• 1. Bagher Hadidi - Biographie

     

    1. Bagher Hadidi - BiographieBagher Guiliani Hadidi naît le 27 avril 1909 à Pahlavi (Perse, actuellement Iran) et décède à Enghien le 25 août 2009 à l'âge de 100 ans. Il est inhumé au cimetière d'Enghien.

    Il était l’ainé de six enfants. Le seul contact qu’il ait gardé est sa sœur Faradiba qui vit aux USA.

    Il s’est marié deux fois. De sa deuxième épouse, Georgine Kuge, il eut cinq enfants dont deux garçons et trois filles.

    Bagher a passé toute son enfance à Enzel (Perse) où son père était bourgmestre. A 19 ans, il participe à un concours (de chant ?) pour venir en Europe. Il termine 17e sur 25.000 candidats, obtient une bourse et se rend en France (en 1924). Il y étudie le français au lycée Louis-le-Grand où il fréquente Georges Pompidou (ancien président français). A ce moment, il découvre la peinture grâce à son professeur M. Ruelle, et la peinture ne le quittera jamais. Son style : l’impressionnisme et le pointillisme.

    Après avoir obtenu un diplôme en « histoire naturelle, spécialisé en botanique et zoologie », Bagher entre à l’Ecole Supérieure de St-Cloud. Hélas, il tombe malade et doit se rendre en Suisse pour se faire soigner. Il y rencontre sa première épouse, infirmière à l’époque, originaire d’Enghien. Ils décident peu de temps après de se marier en Belgique (1934). Pour récolter assez d’argent pour leur mariage, Bagher décide de retourner en Iran enseigner le français et l’histoire naturelle à l’université de Téhéran.

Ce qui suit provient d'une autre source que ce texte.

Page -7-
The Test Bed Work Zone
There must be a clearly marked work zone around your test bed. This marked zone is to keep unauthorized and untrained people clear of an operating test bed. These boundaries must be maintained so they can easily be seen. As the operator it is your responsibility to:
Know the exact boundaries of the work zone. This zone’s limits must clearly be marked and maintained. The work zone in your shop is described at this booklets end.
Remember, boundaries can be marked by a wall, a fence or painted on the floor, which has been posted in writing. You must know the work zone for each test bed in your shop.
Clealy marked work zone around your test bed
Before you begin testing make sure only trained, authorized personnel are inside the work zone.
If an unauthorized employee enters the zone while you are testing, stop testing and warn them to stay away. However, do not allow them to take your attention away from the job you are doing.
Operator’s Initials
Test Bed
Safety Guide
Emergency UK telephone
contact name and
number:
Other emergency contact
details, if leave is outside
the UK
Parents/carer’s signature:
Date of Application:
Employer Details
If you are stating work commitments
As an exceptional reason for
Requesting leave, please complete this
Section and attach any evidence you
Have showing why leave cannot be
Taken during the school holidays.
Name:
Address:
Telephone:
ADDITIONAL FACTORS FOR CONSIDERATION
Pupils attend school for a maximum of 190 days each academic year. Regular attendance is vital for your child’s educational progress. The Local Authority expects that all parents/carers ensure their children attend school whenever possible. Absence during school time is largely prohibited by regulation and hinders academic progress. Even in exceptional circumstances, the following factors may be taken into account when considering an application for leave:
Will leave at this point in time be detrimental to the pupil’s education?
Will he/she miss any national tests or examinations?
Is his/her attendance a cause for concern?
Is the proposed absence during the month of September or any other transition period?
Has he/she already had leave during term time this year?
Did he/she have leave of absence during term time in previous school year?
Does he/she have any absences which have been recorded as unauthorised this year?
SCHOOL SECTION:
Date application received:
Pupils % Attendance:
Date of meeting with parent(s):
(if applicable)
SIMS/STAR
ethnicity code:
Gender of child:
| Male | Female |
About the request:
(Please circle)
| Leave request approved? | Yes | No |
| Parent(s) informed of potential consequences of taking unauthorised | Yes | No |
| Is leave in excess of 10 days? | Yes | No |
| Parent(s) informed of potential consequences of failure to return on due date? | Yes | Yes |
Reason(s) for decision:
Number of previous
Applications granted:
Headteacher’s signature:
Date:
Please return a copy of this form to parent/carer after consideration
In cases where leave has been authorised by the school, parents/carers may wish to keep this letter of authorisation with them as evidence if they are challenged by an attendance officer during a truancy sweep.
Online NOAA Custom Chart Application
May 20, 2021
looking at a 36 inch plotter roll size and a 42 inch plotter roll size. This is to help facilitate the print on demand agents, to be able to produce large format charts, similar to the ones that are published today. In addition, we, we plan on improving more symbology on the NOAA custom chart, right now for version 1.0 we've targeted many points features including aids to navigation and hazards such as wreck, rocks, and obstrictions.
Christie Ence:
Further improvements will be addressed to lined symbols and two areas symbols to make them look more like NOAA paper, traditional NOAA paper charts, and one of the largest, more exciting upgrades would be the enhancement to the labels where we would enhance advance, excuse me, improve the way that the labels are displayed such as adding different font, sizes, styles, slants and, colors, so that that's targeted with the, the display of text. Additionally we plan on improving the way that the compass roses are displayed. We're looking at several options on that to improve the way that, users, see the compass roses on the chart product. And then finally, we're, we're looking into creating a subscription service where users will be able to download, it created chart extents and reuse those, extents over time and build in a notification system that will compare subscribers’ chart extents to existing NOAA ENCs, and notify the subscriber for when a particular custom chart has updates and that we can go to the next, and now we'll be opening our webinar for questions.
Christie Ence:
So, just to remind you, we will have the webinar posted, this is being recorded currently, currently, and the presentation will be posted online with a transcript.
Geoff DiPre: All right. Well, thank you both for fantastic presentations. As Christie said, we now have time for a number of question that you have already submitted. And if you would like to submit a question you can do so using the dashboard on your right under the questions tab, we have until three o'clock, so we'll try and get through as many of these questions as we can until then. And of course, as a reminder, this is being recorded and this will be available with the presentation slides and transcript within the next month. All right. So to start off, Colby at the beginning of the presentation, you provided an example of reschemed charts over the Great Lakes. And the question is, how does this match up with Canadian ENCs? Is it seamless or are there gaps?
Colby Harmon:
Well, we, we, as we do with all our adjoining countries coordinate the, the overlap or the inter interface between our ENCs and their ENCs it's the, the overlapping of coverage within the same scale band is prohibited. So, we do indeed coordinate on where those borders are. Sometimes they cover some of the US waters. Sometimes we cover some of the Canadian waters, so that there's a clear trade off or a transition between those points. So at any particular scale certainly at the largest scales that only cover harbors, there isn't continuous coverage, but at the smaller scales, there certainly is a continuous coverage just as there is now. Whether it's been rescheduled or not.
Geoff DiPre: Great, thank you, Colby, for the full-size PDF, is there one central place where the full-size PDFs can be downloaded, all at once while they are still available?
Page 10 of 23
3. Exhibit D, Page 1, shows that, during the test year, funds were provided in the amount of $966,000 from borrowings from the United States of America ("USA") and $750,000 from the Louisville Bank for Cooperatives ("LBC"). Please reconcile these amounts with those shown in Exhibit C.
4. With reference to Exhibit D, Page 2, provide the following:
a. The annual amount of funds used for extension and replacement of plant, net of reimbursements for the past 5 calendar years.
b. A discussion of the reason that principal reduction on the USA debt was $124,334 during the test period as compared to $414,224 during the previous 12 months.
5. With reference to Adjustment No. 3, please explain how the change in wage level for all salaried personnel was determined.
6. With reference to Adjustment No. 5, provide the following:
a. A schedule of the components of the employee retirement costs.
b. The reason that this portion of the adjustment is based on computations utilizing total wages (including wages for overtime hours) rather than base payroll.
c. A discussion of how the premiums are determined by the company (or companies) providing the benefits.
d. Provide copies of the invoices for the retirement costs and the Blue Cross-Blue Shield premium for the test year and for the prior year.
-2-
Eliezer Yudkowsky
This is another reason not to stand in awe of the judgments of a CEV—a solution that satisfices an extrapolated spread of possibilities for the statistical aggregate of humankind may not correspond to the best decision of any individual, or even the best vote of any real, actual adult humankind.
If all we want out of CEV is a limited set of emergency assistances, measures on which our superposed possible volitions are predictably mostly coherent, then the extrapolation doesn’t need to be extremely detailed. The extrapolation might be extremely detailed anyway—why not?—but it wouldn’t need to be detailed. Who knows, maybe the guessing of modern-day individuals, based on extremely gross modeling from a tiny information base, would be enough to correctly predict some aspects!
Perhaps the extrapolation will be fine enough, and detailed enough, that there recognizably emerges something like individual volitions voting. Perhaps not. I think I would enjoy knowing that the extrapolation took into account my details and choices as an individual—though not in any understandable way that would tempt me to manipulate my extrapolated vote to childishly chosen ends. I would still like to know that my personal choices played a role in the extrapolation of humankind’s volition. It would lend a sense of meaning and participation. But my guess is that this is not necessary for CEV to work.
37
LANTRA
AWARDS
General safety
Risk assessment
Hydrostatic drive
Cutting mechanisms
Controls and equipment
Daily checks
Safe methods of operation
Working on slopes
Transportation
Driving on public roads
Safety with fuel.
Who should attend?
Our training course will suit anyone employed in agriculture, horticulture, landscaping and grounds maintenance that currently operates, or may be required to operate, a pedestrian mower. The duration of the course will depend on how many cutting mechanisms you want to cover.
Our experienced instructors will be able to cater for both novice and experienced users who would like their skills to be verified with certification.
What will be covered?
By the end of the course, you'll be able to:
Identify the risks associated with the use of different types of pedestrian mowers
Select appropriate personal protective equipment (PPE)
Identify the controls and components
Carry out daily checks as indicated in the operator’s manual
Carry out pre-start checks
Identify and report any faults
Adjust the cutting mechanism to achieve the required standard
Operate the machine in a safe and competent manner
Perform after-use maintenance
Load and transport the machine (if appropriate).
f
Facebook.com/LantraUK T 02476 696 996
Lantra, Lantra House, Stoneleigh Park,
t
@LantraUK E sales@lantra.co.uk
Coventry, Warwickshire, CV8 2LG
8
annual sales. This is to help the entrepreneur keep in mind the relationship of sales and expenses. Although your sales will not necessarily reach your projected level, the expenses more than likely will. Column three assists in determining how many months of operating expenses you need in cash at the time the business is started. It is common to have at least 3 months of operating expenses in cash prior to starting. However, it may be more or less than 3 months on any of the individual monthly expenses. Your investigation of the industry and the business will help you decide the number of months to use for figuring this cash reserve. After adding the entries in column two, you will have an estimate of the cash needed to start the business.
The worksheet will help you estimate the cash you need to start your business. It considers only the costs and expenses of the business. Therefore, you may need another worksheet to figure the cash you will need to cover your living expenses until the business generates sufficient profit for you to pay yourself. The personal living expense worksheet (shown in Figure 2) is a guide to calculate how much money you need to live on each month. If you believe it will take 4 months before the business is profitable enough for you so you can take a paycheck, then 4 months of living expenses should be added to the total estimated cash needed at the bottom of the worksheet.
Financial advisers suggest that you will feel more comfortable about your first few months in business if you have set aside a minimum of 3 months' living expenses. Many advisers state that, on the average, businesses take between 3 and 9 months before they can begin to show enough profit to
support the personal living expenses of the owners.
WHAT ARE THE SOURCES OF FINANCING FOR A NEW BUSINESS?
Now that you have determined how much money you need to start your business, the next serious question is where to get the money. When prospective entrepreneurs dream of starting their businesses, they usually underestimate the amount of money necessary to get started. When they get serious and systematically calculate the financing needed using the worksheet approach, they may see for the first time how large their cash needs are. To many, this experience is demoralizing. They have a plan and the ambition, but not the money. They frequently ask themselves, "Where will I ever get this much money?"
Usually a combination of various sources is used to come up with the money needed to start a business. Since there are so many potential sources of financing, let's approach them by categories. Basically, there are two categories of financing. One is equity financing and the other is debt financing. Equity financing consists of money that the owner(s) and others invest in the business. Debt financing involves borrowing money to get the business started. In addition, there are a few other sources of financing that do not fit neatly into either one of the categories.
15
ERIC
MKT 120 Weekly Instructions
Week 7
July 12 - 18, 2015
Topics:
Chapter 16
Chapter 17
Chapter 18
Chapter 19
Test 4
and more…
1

Un an plus tard, il revient à Enghien, qu’il ne quittera plus jamais.

     

    1. Bagher Hadidi - Biographie

    Maison Hadidi en 1942

    1. Bagher Hadidi - Biographie


    Maison Hadidi en 2012


    A Enghien, il travaille dans la bijouterie (Maison Hadidi) de ses beaux-parents. Malheureusement, trois ans après leur union, sa femme décède de la tuberculose, maladie incurable en ces temps. Il se remarie avec Georgine Kuge (vingt ans plus jeune que lui), de qui naissent cinq enfants. Puis, il reprend la bijouterie sous le nom de Hadidi et, quelques années plus tard, déménage à la rue de Bruxelles (bijouterie Hadidi actuelle).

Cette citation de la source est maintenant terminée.